*Task statement*.
Rewrite the tech news roundup from "Cisco Scrambles To" up to and including "second Cisco security advisor bulletin.", and replace "HyperFlex" with "HX" each time it appears.

Facing declining revenue, Xerox is going through a nationwide consolidation and closing as many as half of its 186 Xerox Business Solutions field offices around the country.

CRN reported this week that the restructuring will result in layoffs among support staff and force sales teams to work remotely. The cuts are part of a move to reduce overhead costs and increase profitability.

While Xerox is reportedly keeping its 40 geographical "core" business offices intact, it is shuttering many of its smaller XBS field offices. XBS is one of Xerox's key ways of serving SMB customers.

Google Takes Heat For Failing To Disclose Nest Microphone

Google came under fire this week as the company acknowledged that its Nest Guard home security device has a built-in microphone – but apparently neglected to tell anyone.

While Google said the existence of the microphone wasn't intended to be a secret, according to a Business Insider story, the company admitted that the microphone's existence wasn't disclosed in any Nest Guard product descriptions.

The disclosure set off a wave of criticism of Google on social media and in the press. The Electronic Privacy Information Center sent a letter to the Federal Trade Commission calling on regulators to force Google to spin off its Nest business.

Oracle Hit With Lawsuit Over Failed ERP System Project

Oracle found itself on the wrong end of a lawsuit this week when a Pennsylvania-based mechanical contractor sued Oracle, seeking more than $4.5 million in refunds and damages relating to an enterprise resource planning (ERP) application deployment project that ran years overdue, according to a story on The Register website.

The lawsuit by Worth & Co., filed in U.S. District Court in San Francisco, charges that Oracle breached its contractual obligations and fraudulently misrepresented the suitability of its software in the case.

Worth & Co. hired an Austin-based systems integrator – which is no longer in business – in February 2015 to install Oracle's E-Business Suite and cloud services with the project scheduled to be completed later that year. But the project was plagued with implementation and integration issues and the completion date was pushed back multiple times until the spring of 2018 when Worth ultimately pulled the plug on the project and chose another ERP system, according to The Register story.

The company is seeking a refund of the $4.5 million it spent on the project, plus damages.

Adobe Re-Patches Critical Acrobat Reader Flaw

Bad news for a software company is having to issue a fix for a product bug. Really bad news is having to issue a fix for the fix because the first effort didn't work.

Adobe this week issued a new, unscheduled fix for a critical zero-day vulnerability in its Acrobat Reader software that could allow hackers to steal victim's hashed password values, according to a Threatpost story.

Adobe had issued a fix for the vulnerability last week as part of its regularly scheduled security updates. But the company had to issue another, unscheduled patch this week when a researcher discovered that the original fix had a hole that could be used to bypass the original fix.

Cisco Scrambles To Fix Two High-Risk Security Flaws In Its HyperFlex Software

Speaking of software bugs, Cisco issued a number of software patches this week including fixes for two vulnerabilities in the Cisco HyperFlex Software that were considered high-risk security flaws.

One bug, a "command injection vulnerability," could allow an unauthenticated adjacent attacker to run commands on an affected host as the root user, according to the Cisco security advisor bulletin. The other, an "unauthenticated root access vulnerability," could allow an unauthenticated, local attacker to gain root access to all nodes of a HyperFlex cluster, warned a second Cisco security advisor bulletin.

Cisco also released fixes for less critical vulnerabilities in its WebEx, Prime Infrastructure and Firepower products.

*Data listing*.
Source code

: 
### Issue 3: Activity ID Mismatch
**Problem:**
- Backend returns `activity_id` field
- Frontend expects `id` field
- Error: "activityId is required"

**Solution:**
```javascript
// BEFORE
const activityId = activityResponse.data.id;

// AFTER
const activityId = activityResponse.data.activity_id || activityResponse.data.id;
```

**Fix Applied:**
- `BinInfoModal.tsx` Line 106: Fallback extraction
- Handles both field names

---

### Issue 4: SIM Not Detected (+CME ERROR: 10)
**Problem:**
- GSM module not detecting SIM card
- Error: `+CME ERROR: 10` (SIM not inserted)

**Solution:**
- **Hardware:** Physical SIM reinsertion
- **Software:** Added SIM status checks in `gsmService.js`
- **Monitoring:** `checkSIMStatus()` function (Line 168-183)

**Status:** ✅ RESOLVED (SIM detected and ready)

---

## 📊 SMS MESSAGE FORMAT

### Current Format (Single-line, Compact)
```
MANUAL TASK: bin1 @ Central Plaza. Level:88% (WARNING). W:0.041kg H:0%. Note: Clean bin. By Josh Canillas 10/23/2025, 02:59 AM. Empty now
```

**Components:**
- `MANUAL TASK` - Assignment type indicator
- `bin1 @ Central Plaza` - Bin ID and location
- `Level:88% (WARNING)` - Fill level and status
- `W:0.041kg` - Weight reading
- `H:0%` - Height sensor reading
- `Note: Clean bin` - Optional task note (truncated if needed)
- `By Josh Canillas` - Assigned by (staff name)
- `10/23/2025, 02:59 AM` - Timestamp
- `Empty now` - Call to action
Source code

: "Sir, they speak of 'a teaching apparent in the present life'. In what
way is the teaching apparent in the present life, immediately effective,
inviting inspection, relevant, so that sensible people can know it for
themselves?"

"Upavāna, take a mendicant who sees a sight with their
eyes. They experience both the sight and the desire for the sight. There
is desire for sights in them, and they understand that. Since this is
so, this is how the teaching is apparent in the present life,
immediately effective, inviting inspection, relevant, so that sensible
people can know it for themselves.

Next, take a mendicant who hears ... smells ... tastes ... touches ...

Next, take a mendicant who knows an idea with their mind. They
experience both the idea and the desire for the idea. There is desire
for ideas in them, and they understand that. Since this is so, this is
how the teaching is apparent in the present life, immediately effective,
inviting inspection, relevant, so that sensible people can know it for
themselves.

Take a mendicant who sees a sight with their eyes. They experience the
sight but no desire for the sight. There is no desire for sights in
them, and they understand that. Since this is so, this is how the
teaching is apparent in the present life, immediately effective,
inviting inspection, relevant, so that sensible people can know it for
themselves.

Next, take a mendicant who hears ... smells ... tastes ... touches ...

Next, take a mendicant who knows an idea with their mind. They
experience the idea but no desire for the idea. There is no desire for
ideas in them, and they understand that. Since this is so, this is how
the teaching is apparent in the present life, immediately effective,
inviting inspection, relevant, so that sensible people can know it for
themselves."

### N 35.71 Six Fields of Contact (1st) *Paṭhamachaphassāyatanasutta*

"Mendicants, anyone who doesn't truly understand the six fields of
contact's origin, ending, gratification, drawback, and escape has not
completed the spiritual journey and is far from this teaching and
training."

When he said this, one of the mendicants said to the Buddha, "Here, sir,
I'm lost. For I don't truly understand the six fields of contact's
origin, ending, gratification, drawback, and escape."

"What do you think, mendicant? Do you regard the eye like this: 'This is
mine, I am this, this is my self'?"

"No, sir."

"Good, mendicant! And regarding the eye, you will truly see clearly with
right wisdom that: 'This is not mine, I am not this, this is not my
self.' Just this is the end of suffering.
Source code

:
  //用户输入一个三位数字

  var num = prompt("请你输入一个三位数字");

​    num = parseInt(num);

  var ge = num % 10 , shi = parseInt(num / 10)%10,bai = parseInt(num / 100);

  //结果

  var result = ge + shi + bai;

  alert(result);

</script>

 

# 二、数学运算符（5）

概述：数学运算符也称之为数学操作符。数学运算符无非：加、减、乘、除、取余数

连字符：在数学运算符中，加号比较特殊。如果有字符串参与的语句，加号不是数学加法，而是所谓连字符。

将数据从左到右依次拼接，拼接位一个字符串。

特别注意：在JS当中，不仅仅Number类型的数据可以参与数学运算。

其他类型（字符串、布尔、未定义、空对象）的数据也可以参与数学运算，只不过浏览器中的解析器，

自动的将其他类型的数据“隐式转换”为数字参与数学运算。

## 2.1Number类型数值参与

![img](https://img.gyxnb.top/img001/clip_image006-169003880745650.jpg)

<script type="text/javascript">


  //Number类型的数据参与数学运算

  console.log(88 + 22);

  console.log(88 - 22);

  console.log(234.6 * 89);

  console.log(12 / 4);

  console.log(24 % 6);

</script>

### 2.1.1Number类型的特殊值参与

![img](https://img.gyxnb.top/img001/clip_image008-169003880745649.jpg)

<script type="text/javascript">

*Task solution*.
Cisco Scrambles To Fix Two High-Risk Security Flaws In Its HX Software

Speaking of software bugs, Cisco issued a number of software patches this week including fixes for two vulnerabilities in the Cisco HX Software that were considered high-risk security flaws.

One bug, a "command injection vulnerability," could allow an unauthenticated adjacent attacker to run commands on an affected host as the root user, according to the Cisco security advisor bulletin. The other, an "unauthenticated root access vulnerability," could allow an unauthenticated, local attacker to gain root access to all nodes of a HX cluster, warned a second Cisco security advisor bulletin.